If you’re using Nginx, the most common setup is to combine it with a Python-based server like Gunicorn so that Nginx is acting as a proxy. Below is a copy of a simple Nginx configuration fragment making use of a gunicorn instance listening on localhost port 8000.

server {
    listen 80;

    index index.html index.htm index.php;
    access_log /var/log/nginx/paperless_access.log;
    error_log /var/log/nginx/paperless_error.log;

    location /static {

        autoindex on;
        alias <path-to-paperless-static-directory>;


    location / {

        proxy_set_header Host $http_host;
        proxy_set_header X-Real-IP $remote_addr;
        proxy_set_header X-Forwarded-For $proxy_add_x_forwarded_for;
        proxy_set_header X-Forwarded-Proto $scheme;


The gunicorn server can be started with the command:

$ <path-to-paperless-virtual-environment>/bin/gunicorn --pythonpath=<path-to-paperless>/src paperless.wsgi -w 2

Standard (Bare Metal + Systemd)

If you’re running on a bare metal system that’s using Systemd, you can use the service unit files in the scripts directory to set this up.

  1. You’ll need to create a group and user called paperless (without login)
  2. Setup Paperless to be in a place that this new user can read and write to.
  3. Ensure /etc/paperless is readable by the paperless user.
  4. Copy the service file from the scripts directory to /etc/systemd/system.
$ cp /path/to/paperless/scripts/paperless-consumer.service /etc/systemd/system/
$ cp /path/to/paperless/scripts/paperless-webserver.service /etc/systemd/system/
  1. Edit the service file to point the ExecStart line to the proper location of your paperless install, referencing the appropriate Python binary.
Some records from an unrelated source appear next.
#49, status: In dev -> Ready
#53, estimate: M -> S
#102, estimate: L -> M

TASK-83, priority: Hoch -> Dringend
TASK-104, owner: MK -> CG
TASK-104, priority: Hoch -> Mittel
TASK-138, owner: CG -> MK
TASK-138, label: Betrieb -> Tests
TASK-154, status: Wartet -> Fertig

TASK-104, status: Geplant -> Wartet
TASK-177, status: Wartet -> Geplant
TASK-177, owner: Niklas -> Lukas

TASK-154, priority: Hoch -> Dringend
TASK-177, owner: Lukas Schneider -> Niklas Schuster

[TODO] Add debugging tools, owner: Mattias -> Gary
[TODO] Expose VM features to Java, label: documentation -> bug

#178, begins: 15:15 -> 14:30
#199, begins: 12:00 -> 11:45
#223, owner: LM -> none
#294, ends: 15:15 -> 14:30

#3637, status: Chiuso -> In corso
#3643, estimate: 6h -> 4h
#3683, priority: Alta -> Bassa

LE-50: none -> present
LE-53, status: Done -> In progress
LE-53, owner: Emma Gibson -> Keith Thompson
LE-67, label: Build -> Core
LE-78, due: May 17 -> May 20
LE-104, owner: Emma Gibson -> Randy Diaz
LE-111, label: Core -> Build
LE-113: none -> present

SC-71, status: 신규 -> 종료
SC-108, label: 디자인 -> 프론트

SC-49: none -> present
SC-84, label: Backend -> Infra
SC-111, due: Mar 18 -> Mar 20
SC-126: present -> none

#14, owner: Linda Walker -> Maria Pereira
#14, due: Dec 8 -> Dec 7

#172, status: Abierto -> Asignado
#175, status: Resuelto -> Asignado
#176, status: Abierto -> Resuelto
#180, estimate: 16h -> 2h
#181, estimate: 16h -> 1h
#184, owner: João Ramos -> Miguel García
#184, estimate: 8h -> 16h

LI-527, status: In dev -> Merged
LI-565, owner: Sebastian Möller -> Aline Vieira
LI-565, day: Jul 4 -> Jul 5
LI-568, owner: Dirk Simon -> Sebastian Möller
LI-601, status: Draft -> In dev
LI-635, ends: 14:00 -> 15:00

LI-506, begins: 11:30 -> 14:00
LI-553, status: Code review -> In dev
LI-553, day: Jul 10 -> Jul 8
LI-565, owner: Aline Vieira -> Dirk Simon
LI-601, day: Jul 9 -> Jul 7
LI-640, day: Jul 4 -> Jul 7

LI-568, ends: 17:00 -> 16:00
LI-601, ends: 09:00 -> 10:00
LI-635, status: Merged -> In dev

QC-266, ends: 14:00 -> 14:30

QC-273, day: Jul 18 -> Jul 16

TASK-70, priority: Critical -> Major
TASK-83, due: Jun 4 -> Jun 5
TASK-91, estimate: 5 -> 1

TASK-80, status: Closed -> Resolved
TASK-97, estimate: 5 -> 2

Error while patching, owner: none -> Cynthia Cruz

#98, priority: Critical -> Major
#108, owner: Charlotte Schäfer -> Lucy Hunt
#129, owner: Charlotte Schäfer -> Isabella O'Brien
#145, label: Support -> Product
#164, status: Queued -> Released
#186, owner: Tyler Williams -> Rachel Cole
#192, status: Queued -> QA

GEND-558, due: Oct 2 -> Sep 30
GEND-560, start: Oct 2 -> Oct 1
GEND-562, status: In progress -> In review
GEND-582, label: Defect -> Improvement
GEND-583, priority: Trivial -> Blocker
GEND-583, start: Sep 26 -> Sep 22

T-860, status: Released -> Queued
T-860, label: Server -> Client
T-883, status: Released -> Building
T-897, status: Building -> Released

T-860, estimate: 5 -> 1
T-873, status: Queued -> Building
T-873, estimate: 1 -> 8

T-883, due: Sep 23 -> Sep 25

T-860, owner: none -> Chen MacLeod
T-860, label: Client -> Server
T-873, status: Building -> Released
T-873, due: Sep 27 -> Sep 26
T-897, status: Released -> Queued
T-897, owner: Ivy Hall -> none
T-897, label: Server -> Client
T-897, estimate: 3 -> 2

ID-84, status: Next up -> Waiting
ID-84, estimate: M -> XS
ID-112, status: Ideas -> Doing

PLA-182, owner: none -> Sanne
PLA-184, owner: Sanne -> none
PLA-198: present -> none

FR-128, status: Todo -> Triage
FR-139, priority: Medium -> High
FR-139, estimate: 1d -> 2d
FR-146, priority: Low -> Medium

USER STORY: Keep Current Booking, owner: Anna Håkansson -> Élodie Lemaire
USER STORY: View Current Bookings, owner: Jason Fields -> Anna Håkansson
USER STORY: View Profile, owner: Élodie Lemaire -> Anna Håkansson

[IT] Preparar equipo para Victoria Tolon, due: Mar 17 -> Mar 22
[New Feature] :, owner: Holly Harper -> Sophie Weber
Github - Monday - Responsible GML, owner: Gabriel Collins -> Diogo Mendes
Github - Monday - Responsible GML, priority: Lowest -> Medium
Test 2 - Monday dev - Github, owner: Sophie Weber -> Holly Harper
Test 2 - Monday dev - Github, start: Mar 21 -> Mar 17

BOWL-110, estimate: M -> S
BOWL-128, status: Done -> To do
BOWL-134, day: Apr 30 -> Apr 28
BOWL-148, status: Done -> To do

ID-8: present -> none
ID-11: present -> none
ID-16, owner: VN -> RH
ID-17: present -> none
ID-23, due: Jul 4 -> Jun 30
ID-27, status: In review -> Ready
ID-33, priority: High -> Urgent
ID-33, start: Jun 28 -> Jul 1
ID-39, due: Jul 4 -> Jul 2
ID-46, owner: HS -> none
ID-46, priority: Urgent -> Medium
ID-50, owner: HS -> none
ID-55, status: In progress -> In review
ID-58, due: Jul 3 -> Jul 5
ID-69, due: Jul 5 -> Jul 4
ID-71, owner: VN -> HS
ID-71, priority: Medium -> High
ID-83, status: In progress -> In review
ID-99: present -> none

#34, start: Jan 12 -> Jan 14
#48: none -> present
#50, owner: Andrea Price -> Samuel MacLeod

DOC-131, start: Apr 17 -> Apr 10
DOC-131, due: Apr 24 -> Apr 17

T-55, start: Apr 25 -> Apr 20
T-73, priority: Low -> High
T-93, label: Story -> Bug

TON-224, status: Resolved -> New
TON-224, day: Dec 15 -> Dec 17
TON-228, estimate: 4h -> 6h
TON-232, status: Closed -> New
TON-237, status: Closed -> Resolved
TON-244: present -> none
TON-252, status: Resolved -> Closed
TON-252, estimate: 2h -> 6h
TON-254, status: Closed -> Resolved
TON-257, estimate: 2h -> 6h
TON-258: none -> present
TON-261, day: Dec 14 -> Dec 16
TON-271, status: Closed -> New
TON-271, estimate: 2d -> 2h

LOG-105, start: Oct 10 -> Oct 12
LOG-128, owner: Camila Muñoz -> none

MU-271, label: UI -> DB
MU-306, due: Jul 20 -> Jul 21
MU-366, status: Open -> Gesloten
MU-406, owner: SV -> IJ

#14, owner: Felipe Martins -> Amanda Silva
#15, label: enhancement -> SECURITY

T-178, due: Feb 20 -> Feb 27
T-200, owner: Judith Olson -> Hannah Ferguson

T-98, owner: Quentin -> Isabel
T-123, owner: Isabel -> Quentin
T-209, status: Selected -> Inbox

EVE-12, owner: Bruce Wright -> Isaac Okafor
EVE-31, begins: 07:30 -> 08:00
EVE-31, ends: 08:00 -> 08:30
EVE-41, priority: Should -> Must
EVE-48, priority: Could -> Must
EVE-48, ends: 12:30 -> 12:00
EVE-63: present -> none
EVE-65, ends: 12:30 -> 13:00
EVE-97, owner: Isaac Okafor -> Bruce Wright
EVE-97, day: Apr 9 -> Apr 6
For example: ExecStart=/path/to/python3 /path/to/paperless/src/ document_consumer.
  2. Start and enable (so they start on boot) the services.
$ systemctl enable paperless-consumer
$ systemctl enable paperless-webserver
$ systemctl start paperless-consumer
$ systemctl start paperless-webserver

Standard (Bare Metal + Upstart)

Ubuntu 14.04 and earlier use the Upstart init system to start services during the boot process. To configure Upstart to run Paperless automatically after restarting your system:

  1. Change to the directory where Upstart’s configuration files are kept: cd /etc/init

  2. Create a new file: sudo nano paperless-server.conf

  3. In the newly-created file enter:

    start on (local-filesystems and net-device-up IFACE=eth0)
    stop on shutdown
    respawn limit 10 5
      exec <path to paperless virtual environment>/bin/gunicorn --pythonpath=<path to parperless>/src paperless.wsgi -w 2
    end script

    Note that you’ll need to replace /srv/paperless/src/ with the path to the script in your installation directory.

If you are using a network interface other than eth0, you will have to change IFACE=eth0. For example, if you are connected via WiFi, you will likely need to replace eth0 above with wlan0. To see all interfaces, run ifconfig -a.

Save the file.

  1. Create a new file: sudo nano paperless-consumer.conf

  2. In the newly-created file enter:

    start on (local-filesystems and net-device-up IFACE=eth0)
    stop on shutdown
    respawn limit 10 5
      exec <path to paperless virtual environment>/bin/python <path to parperless>/ document_consumer
    end script
Replace the path placeholder and eth0 with the appropriate value and save the file.

These two configuration files together will start both the Paperless webserver and document consumer processes when the file system and network interface specified is available after boot. Furthermore, if either process ever exits unexpectedly, Upstart will try to restart it a maximum of 10 times within a 5 second period.


If you’re using Docker, you can set a restart-policy in the docker-compose.yml to have the containers automatically start with the Docker daemon.